Oleh: Lathifa Rohmani
Muslimah Peduli Umat
Isu perubahan kurikulum kembali mencuat seiring pernyataan Menteri Pendidikan Dasar dan Menenga (Mendikdasmen) yang berencana menerapkan pendekatan deep learning dalam pendidikan nasional. Meskipun deep learning bukanlah kurikulum baru, melainkan metode pembelajaran, masyarakat kerap kali melihat perubahan ini sebagai indikasi pergantian kurikulum. Persepsi “ganti menteri, ganti kurikulum” pun semakin menguat di masyarakat. Pertanyaannya: ke mana sebenarnya arah pendidikan Indonesia akan dibawa?
Peristiwa terbaru yang memicu polemik ini adalah pernyataan Abdul Muti, Menteri Pendidikan Dasar dan Menengah (Mendisdakmen), yang menyebutkan kemungkinan mengganti Kurikulum Merdeka dengan pendekatan deep learning. Rencana ini telah memicu berbagai tanggapan, terutama dari pendidik dan orang tua yang khawatir akan adaptasi yang terus-menerus diperlukan akibat perubahan kebijakan. Dalam wawancaranya, Abdul Muti menjelaskan bahwa deep learning bertujuan membantu siswa memahami materi secara lebih mendalam, bukan sekadar menghafal (Republika, 2024). Namun, publik merasa perubahan ini masih berpotensi menambah kebingungan, mengingat Kurikulum Merdeka baru berjalan kurang dari lima tahun dan masih dalam tahap adaptasi di banyak sekolah.

# Daftar Soal
1) Salin bagian teks tentang perubahan kurikulum dari "Oleh: Lathifa Rohmani" sampai "Indonesia akan dibawa?" tanpa mengubah apa pun.
2) Tuliskan kembali entri dari baris pertama sampai baris yang memuat "Information til gæster" saja, dengan mengganti "Lokalregler" menjadi "Klubregler" dan membiarkan semua bagian lain tetap sama.

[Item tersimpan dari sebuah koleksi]
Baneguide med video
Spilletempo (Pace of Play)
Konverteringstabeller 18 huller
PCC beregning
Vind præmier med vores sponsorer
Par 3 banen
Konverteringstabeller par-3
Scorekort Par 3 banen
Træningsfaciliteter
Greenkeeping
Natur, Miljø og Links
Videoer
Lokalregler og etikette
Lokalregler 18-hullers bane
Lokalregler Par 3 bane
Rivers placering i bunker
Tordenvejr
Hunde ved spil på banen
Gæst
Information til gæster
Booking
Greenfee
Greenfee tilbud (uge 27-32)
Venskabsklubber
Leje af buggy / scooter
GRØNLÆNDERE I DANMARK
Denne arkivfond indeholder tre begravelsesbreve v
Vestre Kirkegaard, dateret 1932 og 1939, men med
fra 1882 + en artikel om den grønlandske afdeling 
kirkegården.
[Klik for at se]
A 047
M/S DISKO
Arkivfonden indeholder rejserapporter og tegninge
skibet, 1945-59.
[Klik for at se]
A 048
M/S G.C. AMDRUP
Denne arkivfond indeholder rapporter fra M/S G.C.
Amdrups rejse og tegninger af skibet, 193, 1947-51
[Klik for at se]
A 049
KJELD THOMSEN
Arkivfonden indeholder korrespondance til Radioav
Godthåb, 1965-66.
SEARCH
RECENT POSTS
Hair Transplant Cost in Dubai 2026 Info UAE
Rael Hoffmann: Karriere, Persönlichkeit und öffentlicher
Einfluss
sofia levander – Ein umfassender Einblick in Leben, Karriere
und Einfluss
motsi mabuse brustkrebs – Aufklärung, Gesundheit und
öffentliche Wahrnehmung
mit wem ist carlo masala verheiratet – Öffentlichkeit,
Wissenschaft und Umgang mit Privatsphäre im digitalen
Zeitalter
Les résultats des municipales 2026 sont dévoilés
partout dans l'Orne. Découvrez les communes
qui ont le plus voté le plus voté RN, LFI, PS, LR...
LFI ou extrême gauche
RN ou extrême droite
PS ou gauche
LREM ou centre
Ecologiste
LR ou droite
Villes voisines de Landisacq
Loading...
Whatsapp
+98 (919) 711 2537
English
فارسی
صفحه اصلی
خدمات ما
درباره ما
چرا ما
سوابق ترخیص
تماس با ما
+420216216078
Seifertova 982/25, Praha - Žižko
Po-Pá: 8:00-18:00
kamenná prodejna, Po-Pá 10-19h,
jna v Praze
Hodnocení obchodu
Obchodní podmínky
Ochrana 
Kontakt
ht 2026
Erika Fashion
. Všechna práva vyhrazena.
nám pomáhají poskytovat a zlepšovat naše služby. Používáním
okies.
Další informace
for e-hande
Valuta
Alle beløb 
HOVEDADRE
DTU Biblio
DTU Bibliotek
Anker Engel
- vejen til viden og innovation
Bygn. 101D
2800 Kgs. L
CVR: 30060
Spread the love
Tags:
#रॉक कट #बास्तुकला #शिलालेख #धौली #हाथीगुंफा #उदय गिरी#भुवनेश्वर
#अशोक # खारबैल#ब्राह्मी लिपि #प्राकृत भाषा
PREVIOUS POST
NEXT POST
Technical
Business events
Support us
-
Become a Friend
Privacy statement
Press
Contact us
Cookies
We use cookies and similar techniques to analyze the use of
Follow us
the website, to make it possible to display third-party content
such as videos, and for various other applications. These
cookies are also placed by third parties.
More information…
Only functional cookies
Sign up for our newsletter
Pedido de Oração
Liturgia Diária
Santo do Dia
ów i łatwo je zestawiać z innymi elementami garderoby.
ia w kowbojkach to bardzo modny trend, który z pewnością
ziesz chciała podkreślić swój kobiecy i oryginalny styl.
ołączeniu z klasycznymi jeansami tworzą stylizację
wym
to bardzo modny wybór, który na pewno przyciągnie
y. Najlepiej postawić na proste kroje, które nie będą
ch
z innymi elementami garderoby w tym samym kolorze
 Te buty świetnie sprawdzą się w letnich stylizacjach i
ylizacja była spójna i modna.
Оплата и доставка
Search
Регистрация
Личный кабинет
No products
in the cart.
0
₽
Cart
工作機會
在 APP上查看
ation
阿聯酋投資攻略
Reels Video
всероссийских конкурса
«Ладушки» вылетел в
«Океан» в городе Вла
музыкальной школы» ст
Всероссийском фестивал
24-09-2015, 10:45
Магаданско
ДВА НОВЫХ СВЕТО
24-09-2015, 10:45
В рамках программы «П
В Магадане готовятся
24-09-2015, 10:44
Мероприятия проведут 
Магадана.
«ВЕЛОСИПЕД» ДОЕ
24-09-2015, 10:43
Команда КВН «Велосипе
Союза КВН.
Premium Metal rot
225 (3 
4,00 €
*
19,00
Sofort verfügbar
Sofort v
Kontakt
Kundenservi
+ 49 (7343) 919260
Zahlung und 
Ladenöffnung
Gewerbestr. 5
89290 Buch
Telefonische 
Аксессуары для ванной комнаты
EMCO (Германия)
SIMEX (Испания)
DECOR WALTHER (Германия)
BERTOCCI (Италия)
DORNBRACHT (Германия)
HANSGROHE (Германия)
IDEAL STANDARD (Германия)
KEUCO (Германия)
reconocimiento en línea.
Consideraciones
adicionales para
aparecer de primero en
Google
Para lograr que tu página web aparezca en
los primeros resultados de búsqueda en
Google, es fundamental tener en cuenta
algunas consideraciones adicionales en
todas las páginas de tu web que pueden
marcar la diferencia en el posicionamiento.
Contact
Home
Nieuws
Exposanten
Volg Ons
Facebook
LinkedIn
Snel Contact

# Kunci Jawaban
1)
Oleh: Lathifa Rohmani
Muslimah Peduli Umat
Isu perubahan kurikulum kembali mencuat seiring pernyataan Menteri Pendidikan Dasar dan Menenga (Mendikdasmen) yang berencana menerapkan pendekatan deep learning dalam pendidikan nasional. Meskipun deep learning bukanlah kurikulum baru, melainkan metode pembelajaran, masyarakat kerap kali melihat perubahan ini sebagai indikasi pergantian kurikulum. Persepsi “ganti menteri, ganti kurikulum” pun semakin menguat di masyarakat. Pertanyaannya: ke mana sebenarnya arah pendidikan Indonesia akan dibawa?

2)
Baneguide med video
Spilletempo (Pace of Play)
Konverteringstabeller 18 huller
PCC beregning
Vind præmier med vores sponsorer
Par 3 banen
Konverteringstabeller par-3
Scorekort Par 3 banen
Træningsfaciliteter
Greenkeeping
Natur, Miljø og Links
Videoer
Klubregler og etikette
Klubregler 18-hullers bane
Klubregler Par 3 bane
Rivers placering i bunker
Tordenvejr
Hunde ved spil på banen
Gæst
Information til gæster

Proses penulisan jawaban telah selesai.